SUPPLIED MATERIAL -
= = = =
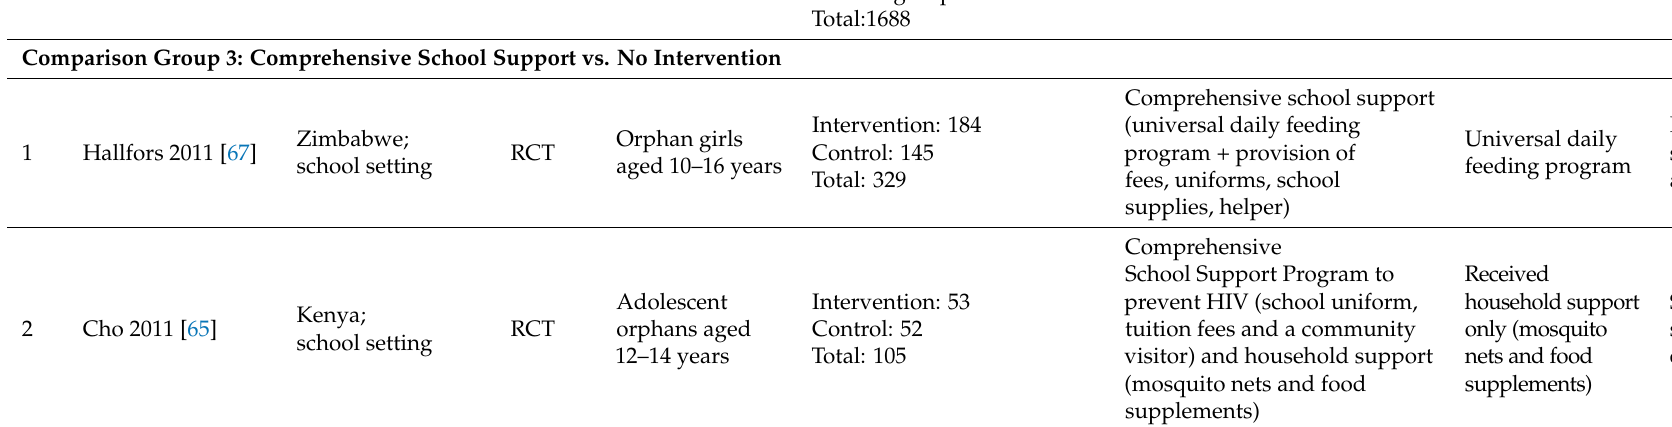
Comparison Group 3: Comprehensive School Support vs. No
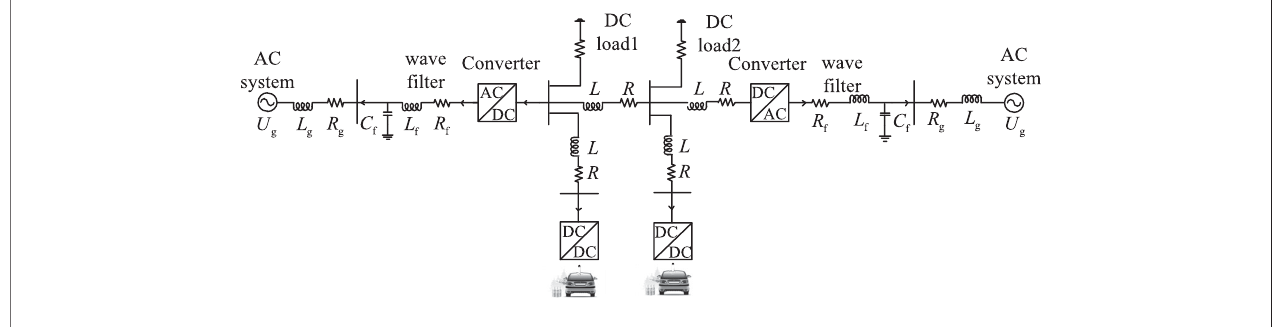
FIGURE 1 | Structure drawing of double-end DC distribution system with electric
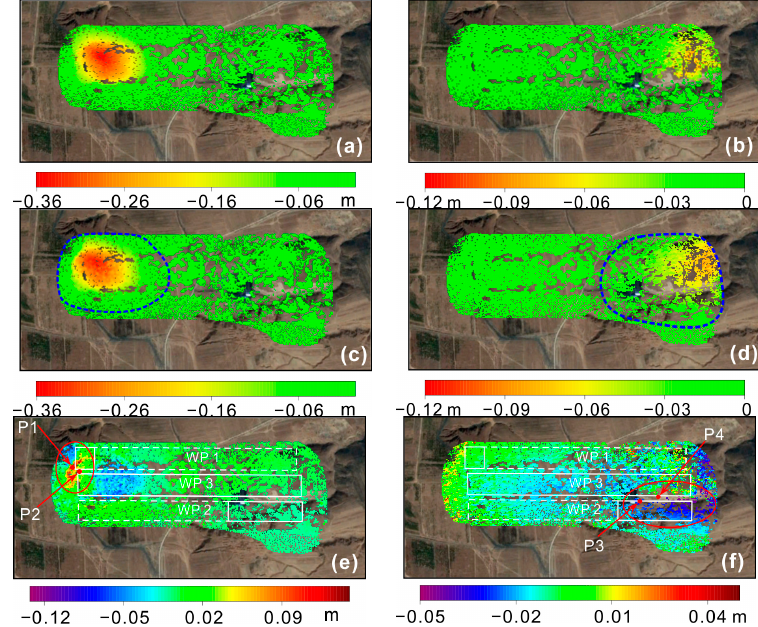
Figure 8. ( a , b ) InSAR-derived subsidence from 15 December 2007 to 30 January 2008 and from 16 September to 17 December 2008. ( c , d ) Logistic model derived synchronous subsidence. ( e , f ) Differences between the two sets of results. The red points in ( e ) and ( f ) are selected for further analysis.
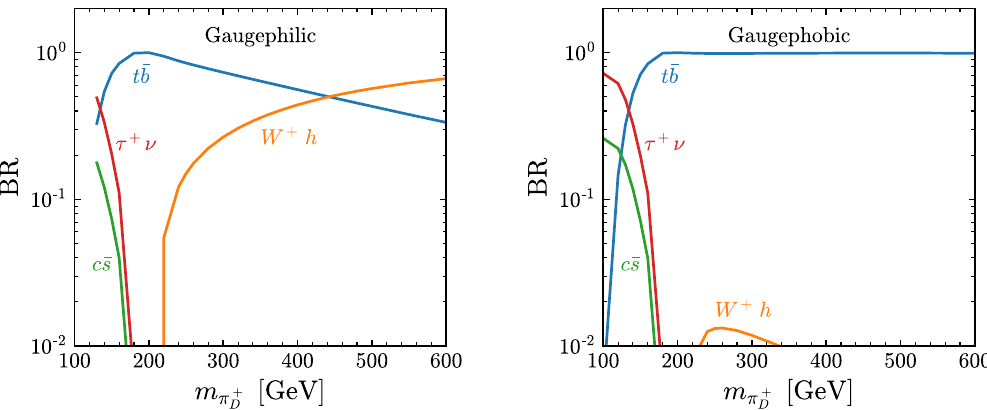
Figure 2 . Branching ratios of the charged pions.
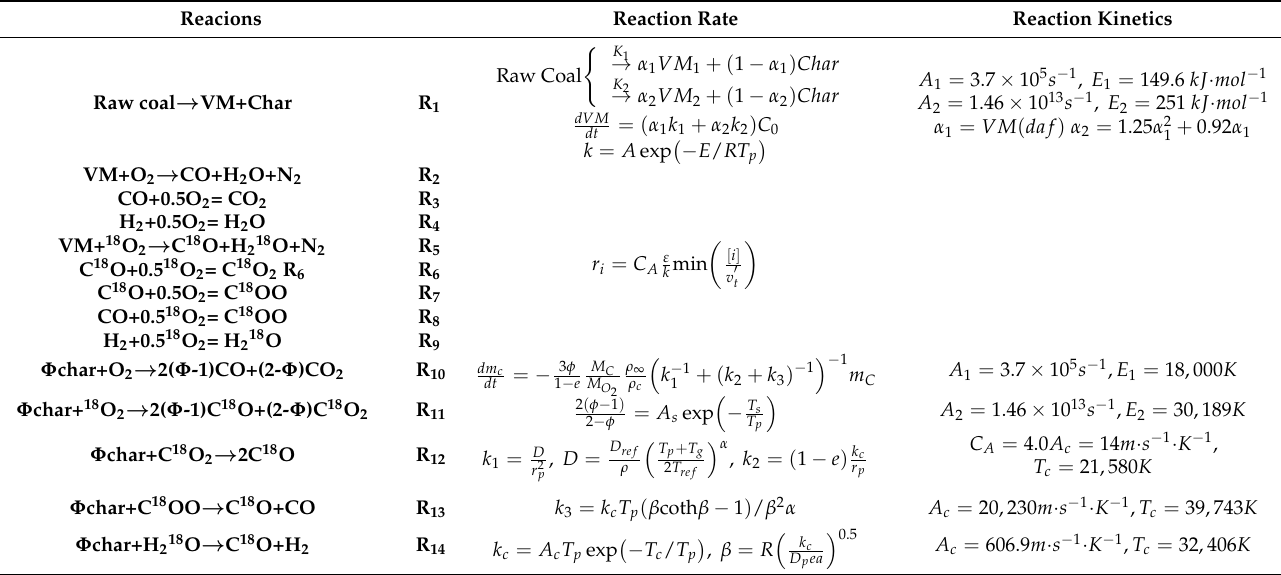
Table 4. Chemical reactions of coal and reaction kinetics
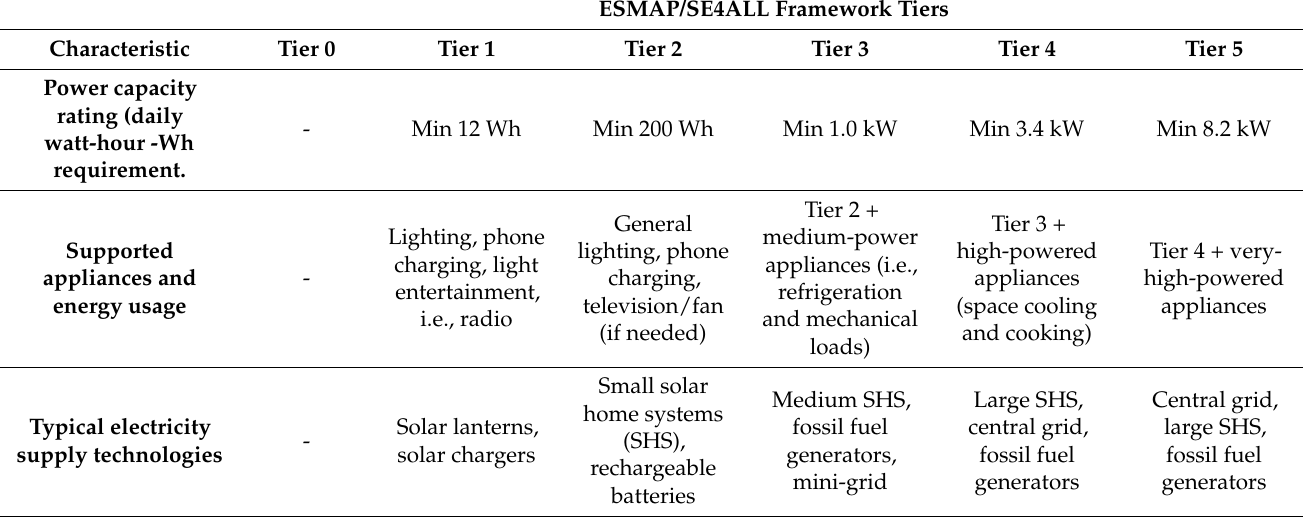
Table 7. Multi-tier energy framework to measure access to household electricity supply (adapted from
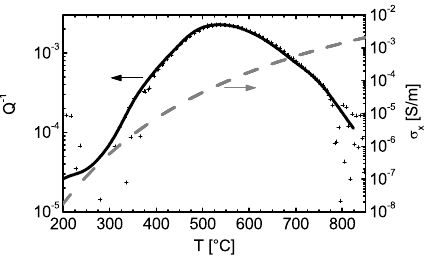
Figure 5. Conductivity of LGS as function of temperature.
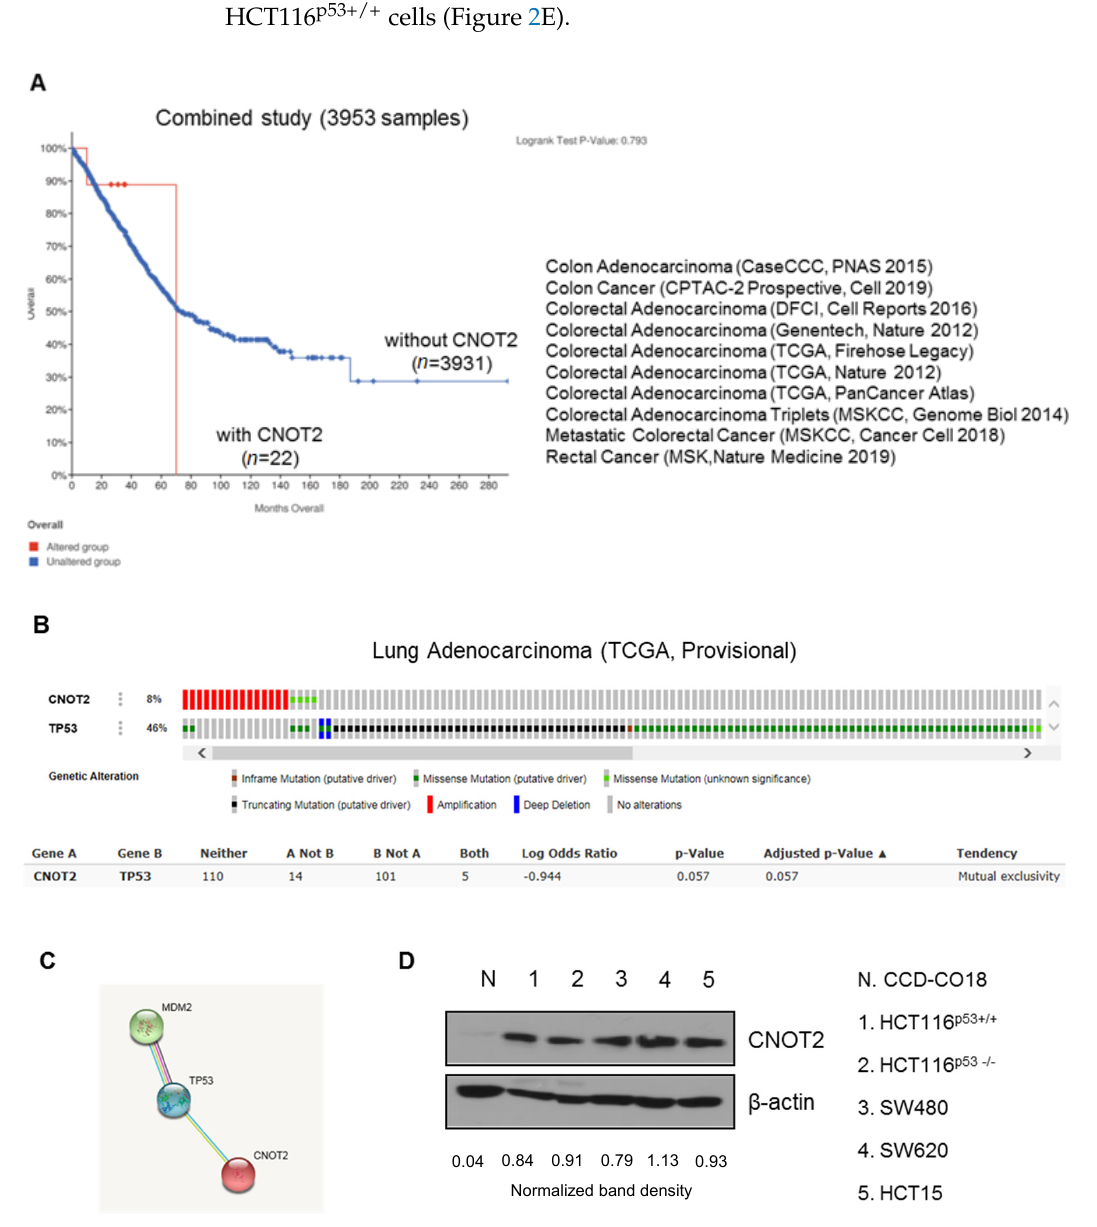
Figure 1. CNOT2 expression in cancer cells. ( A ) TCGA databases, modified from the cBioPortal for Cancer Genomics (http://www.cbioportal.org, accessed on 10 August 2020). ( B ) Analysis of mutual exclusivity was retrieved from cBioPortal and gene alteration status of CNOT2 and TP53 of individual samples. ( C ) Protein–protein interactions, wherein STRING v10 predicts binding between MDM2, p53, and CNOT2. ( D ) CNOT2 protein level in various colon cancer cells was assayed using Western blotting.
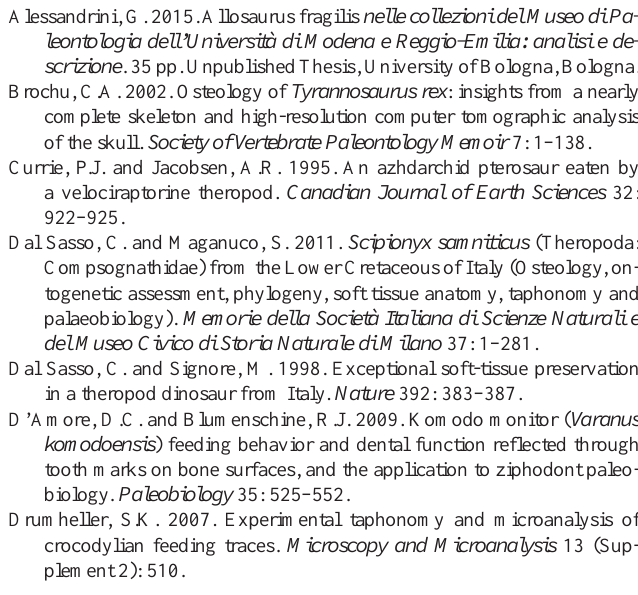
Figure 2. We thank Editor Stephen Brusatte (University of Edinburgh, UK), Susannah Maidment (University of Brighton, UK) and an anony- mous reviewer for providing useful advice to this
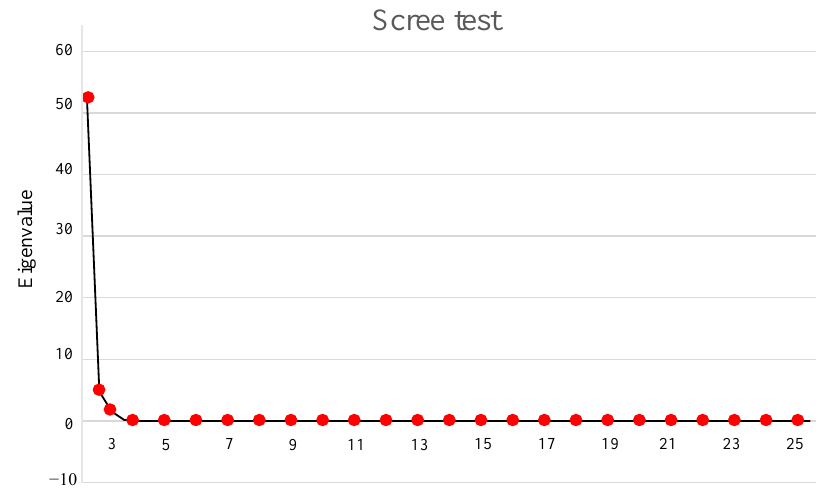
Figure 3. Scree test of the three scenarios in the experiment. Figure 4a presents a 3D PCA figure of the data from the experiment, where the experimental data for the three situations is obviously split into three groups. Additionally, Figure 4b shows a 2D plot of the XY surface, and Table 3 shows some of the partial PC band weights.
= = = =
WHAT IS REQUIRED - Apart from the pictures, every line above must be repeated exactly.

ANSWER FOR THE TASK -
Comparison Group 3: Comprehensive School Support vs. No
FIGURE 1 | Structure drawing of double-end DC distribution system with electric
Figure 8. ( a , b ) InSAR-derived subsidence from 15 December 2007 to 30 January 2008 and from 16 September to 17 December 2008. ( c , d ) Logistic model derived synchronous subsidence. ( e , f ) Differences between the two sets of results. The red points in ( e ) and ( f ) are selected for further analysis.
Figure 2 . Branching ratios of the charged pions.
Table 4. Chemical reactions of coal and reaction kinetics
Table 7. Multi-tier energy framework to measure access to household electricity supply (adapted from
Figure 5. Conductivity of LGS as function of temperature.
Figure 1. CNOT2 expression in cancer cells. ( A ) TCGA databases, modified from the cBioPortal for Cancer Genomics (http://www.cbioportal.org, accessed on 10 August 2020). ( B ) Analysis of mutual exclusivity was retrieved from cBioPortal and gene alteration status of CNOT2 and TP53 of individual samples. ( C ) Protein–protein interactions, wherein STRING v10 predicts binding between MDM2, p53, and CNOT2. ( D ) CNOT2 protein level in various colon cancer cells was assayed using Western blotting.
Figure 2. We thank Editor Stephen Brusatte (University of Edinburgh, UK), Susannah Maidment (University of Brighton, UK) and an anony- mous reviewer for providing useful advice to this
Figure 3. Scree test of the three scenarios in the experiment. Figure 4a presents a 3D PCA figure of the data from the experiment, where the experimental data for the three situations is obviously split into three groups. Additionally, Figure 4b shows a 2D plot of the XY surface, and Table 3 shows some of the partial PC band weights.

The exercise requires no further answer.